WORK TO DO =
In the article below, where does Paul Pennyfeather end up working as a teacher?

ARTICLE =
------------------------------------------------------------
Decline and Fall

Paul Pennyfeather was reading for the Church at Scone College Oxford. The hapless Pennyfeather was relieved of his clothes by a group of drunks who didn’t like the look of Pennyfeather’s old school tie. In the words of the Master of Scone:

“‘The case of Pennyfeather,’ the Master was saying, ‘seems to be quite a different matter altogether. He ran the whole length of the quadrangle, you say, without his trousers. That is indecency. It is not the conduct we expect of a scholar.’”

For poor Pennyfeather it was downhill from then on. He ended up a teacher at a Llanabba Castle school in North Wales, a fourth-rate school according to the grading: Leading School, First-rate School, Good School, and School.

To find out what happens next, you will have to read Evelyn Waugh’s Decline and Fall.

The point is, it didn’t matter whether the removal of Pennyfeather’s trousers was voluntary or not; he was seen to be running trouserless; for appearances’ sake, something had to be done.

We will probably never know for sure whether Steve Wood was caught metaphorically sans-trousers, but the disastrous mess that ACNA has brought upon itself by thoroughly botching the plausible complaints against its most senior cleric means that, for the sake of appearances, it was almost inevitable that Wood was brought to trial.

Similarly, because appearances suggest that ACNA has been spending considerable energy in protecting the institution, I suspect that there will be pressure to find Wood guilty – to convince everyone that it’s doing no such thing.
------------------------------------------------------------
STORED DATA =
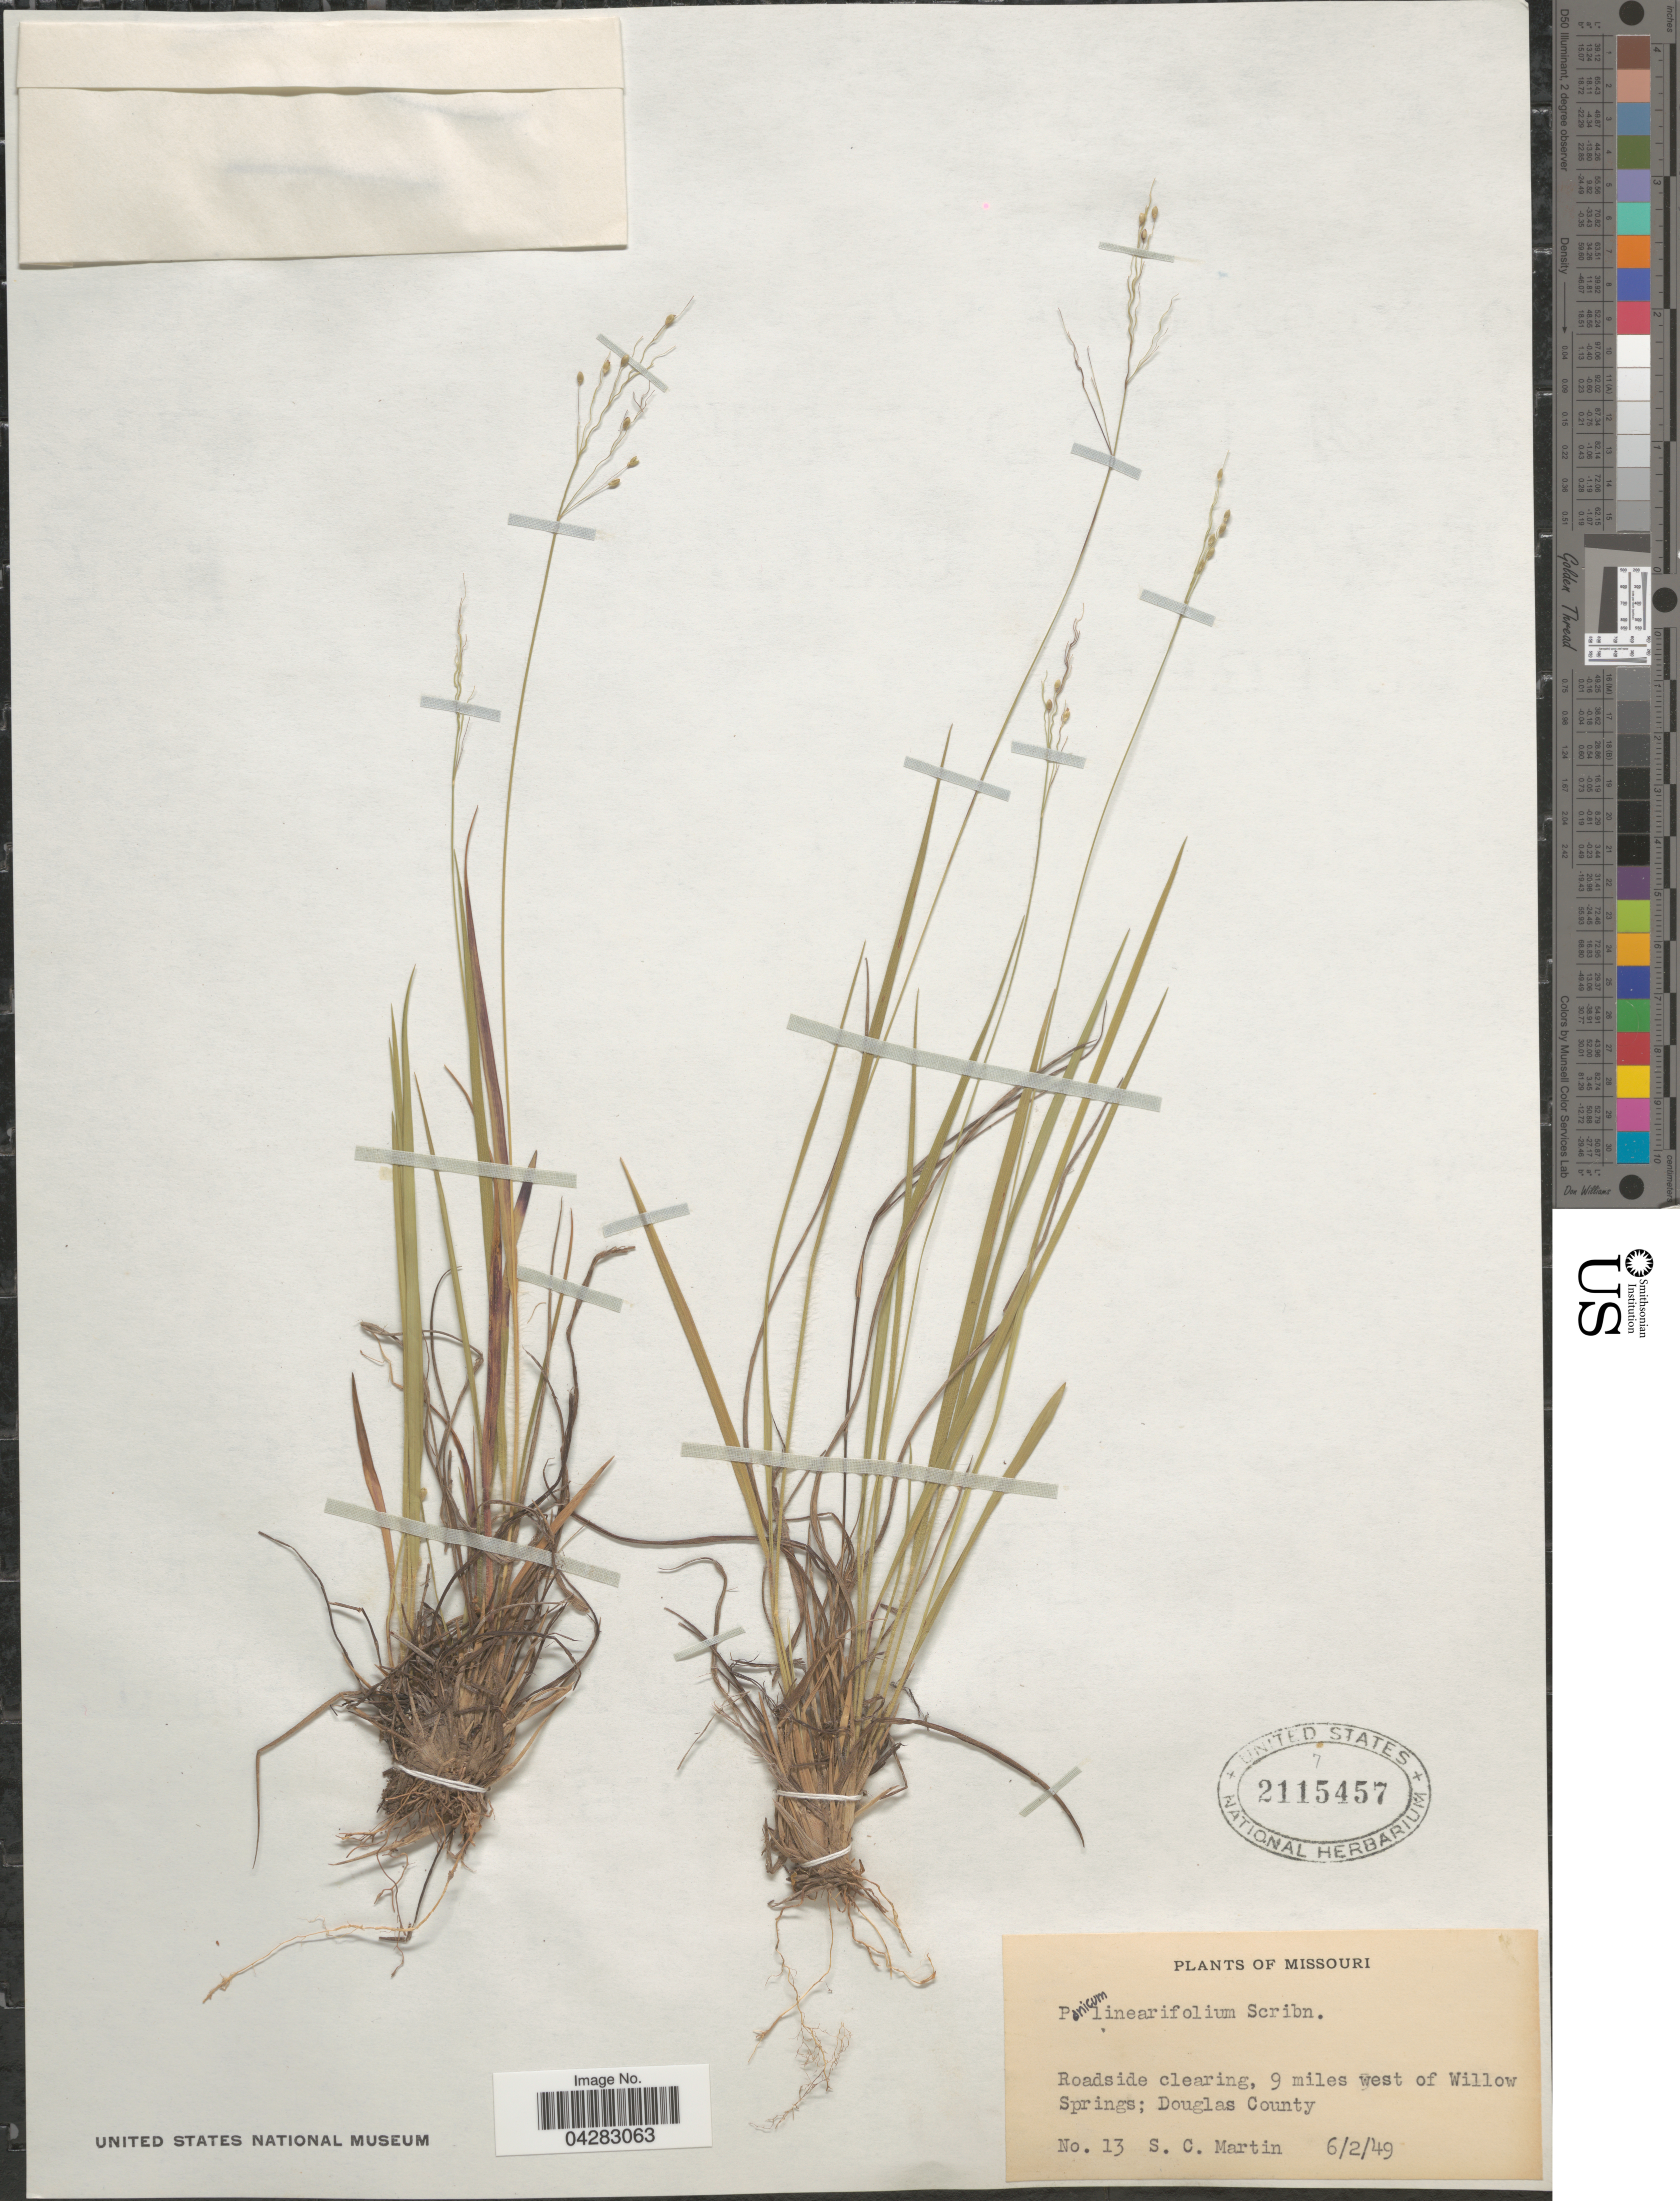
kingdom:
------------------------------------------------------------
EXERCISE ANSWER =
At a Llanabba Castle school in North Wales.